Atensi langsung dari Gubernur Jawa Barat tersebut direspons oleh pihak PT KAI sebagai bentuk dukungan moral serta suntikan semangat bagi seluruh petugas yang bertugas di garda terdepan operasional kereta api.
“Kami menyampaikan terima kasih dan apresiasi setinggi-tingginya kepada Bapak Gubernur Jawa Barat beserta seluruh jajaran Pemerintah Provinsi Jawa Barat yang telah memberikan perhatian dan atensi penuh terhadap peristiwa pengeroyokan yang dialami petugas perlintasan di Leuwigoong,” ujar Manajer Humas KAI Daop 2 Bandung, Kuswardojo pada Rabu (15/7/2026).
Kuswardojo menambahkan bahwa keterlibatan aktif Pemprov Jabar menunjukkan komitmen kuat dalam melindungi pekerja transportasi publik yang tengah menjalankan tugas negara demi keselamatan masyarakat di perlintasan sebidang KM 210+8 petak jalan Karangsari-Cibatu.
Selain merespons dukungan pemerintah, PT KAI Daop 2 Bandung menegaskan dukungannya terhadap aparat kepolisian dalam menindak tegas pelaku kekerasan. Pihak KAI berharap proses hukum yang berjalan dapat memberikan rasa keadilan sekaligus menjadi pelajaran berharga bagi masyarakat agar lebih menghargai petugas serta mematuhi aturan lalu lintas di perlintasan kereta api.

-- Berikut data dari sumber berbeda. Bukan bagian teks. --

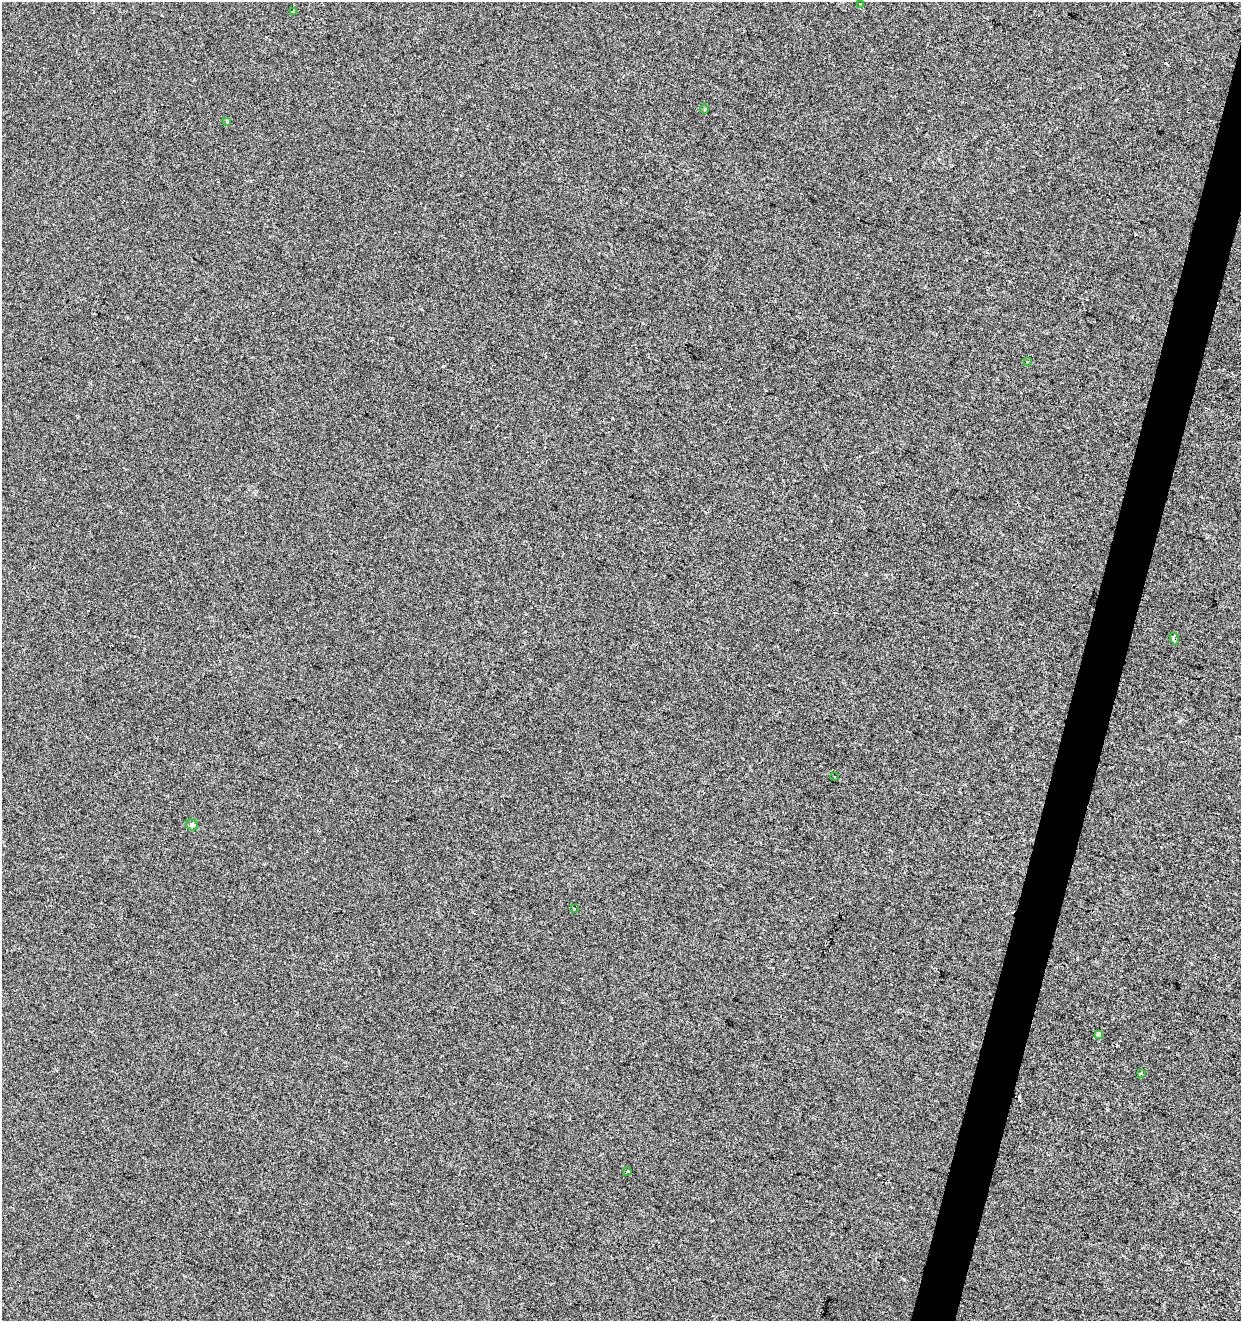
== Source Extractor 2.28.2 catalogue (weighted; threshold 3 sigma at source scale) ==
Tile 10 of 4 x 4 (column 2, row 3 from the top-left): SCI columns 1457-2695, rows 1328-2646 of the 5452 x 5285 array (HDU 1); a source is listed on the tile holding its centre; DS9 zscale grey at full resolution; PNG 1243 x 1323 px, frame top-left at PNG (2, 2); each listed source drawn as its Kron ellipse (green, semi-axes under 4 px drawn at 4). Shown black and unused: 3% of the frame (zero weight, under 2 of 3 exposures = <1% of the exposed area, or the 3 px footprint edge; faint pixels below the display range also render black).
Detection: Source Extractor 2.28.2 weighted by HDU 2 'WHT'; one run over the whole footprint, this tile lists its part. Background -3.79e-04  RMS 0.0041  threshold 0.0187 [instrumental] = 3 sigma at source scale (4.5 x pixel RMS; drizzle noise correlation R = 1.50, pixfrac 1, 0.0396/0.0396 arcsec/px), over >= 5 px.
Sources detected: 16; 4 cosmic-ray / hot-pixel residue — neither listed nor drawn; the other 12 listed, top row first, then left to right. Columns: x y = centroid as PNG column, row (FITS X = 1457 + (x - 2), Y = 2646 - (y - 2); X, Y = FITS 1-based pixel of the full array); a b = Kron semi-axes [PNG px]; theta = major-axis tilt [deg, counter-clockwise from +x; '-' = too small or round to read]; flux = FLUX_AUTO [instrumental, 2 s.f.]
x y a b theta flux
861 4 3 3 - 0.52
293 11 3 3 - 1.2
705 109 4 3 - 0.43
227 121 3 3 - 1.1
1027 361 3 3 - 0.95
1174 639 6 3 -73 5.5
835 777 3 2 - 1
192 825 6 5 - 0.89
574 909 3 3 - 0.95
1098 1035 4 3 - 5.1
1141 1073 4 3 - 0.65
627 1171 3 3 - 4.6
Overlapping masked pixels (flux is a lower limit):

“Kami mendukung sepenuhnya kinerja Polsek Leuwigoong dan Polres Garut dalam melakukan penangkapan serta proses hukum terhadap para pelaku. Kami berharap penegakan hukum dapat berjalan dengan baik sehingga memberikan rasa keadilan bagi petugas serta menjadi efek jera agar kejadian serupa tidak kembali terjadi,” ujar Kuswardojo.

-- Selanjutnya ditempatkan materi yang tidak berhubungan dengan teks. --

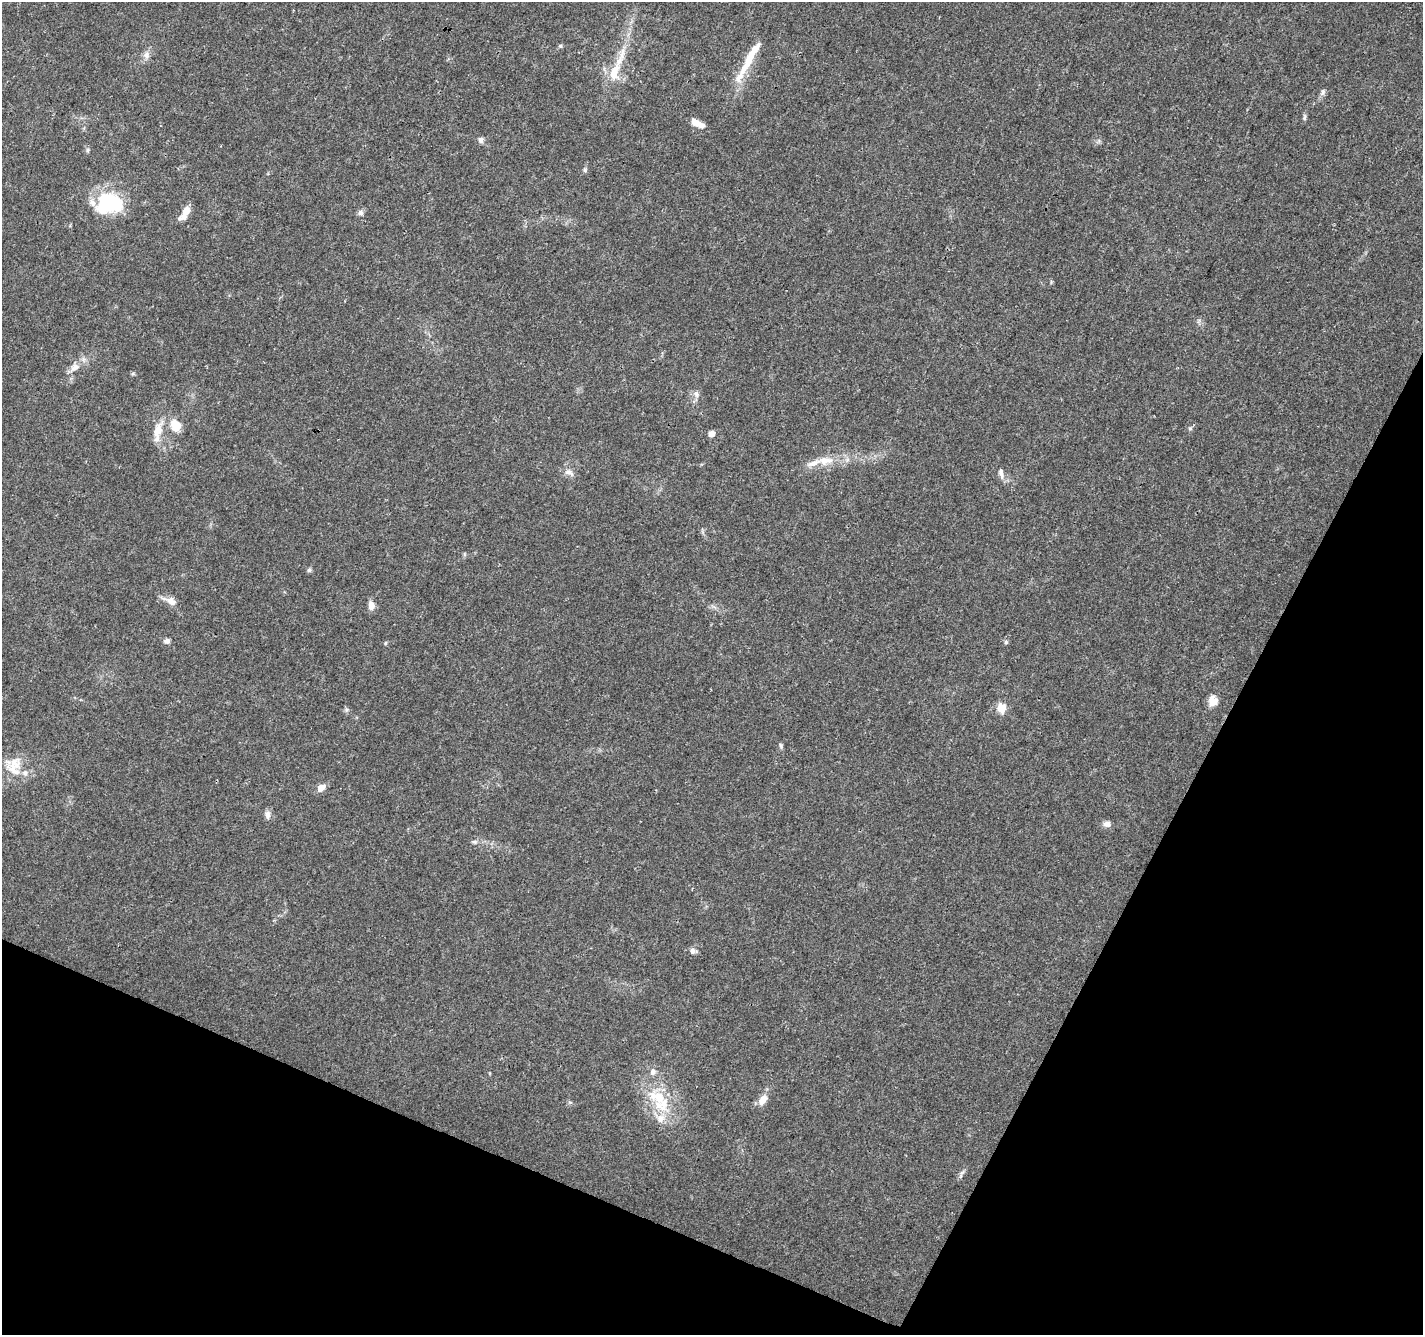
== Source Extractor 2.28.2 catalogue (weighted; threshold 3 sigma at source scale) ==
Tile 15 of 4 x 4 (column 3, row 4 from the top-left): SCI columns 2851-4271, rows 269-1601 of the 5693 x 5801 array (HDU 1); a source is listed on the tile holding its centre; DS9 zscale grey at full resolution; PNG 1425 x 1337 px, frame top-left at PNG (2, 2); no overlay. Shown black and unused: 23% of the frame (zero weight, under 3 of 4 exposures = <1% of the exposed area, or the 3 px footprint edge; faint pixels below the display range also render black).
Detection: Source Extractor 2.28.2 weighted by HDU 2 'WHT'; one run over the whole footprint, this tile lists its part. Background 0.0203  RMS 0.0035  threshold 0.016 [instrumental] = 3 sigma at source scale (4.5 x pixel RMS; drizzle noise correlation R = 1.50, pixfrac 1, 0.0396/0.0396 arcsec/px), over >= 5 px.
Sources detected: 55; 12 inside a brighter listed object's ellipse — not listed separately; the other 43 listed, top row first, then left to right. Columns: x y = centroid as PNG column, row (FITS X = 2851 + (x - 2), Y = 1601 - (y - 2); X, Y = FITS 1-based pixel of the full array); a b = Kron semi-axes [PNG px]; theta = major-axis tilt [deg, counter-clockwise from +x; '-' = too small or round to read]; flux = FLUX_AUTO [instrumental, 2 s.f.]
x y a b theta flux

“Hormati petugas yang sedang menjalankan tugas, patuhi seluruh aturan di perlintasan sebidang, dan selalu dahulukan perjalanan kereta api. Keselamatan perjalanan kereta api bukan hanya menjadi tanggung jawab KAI ataupun petugas, melainkan merupakan tanggung jawab kita bersama. Masyarakat dan pemerintah setempat turut ikut andil,” pungkasnya.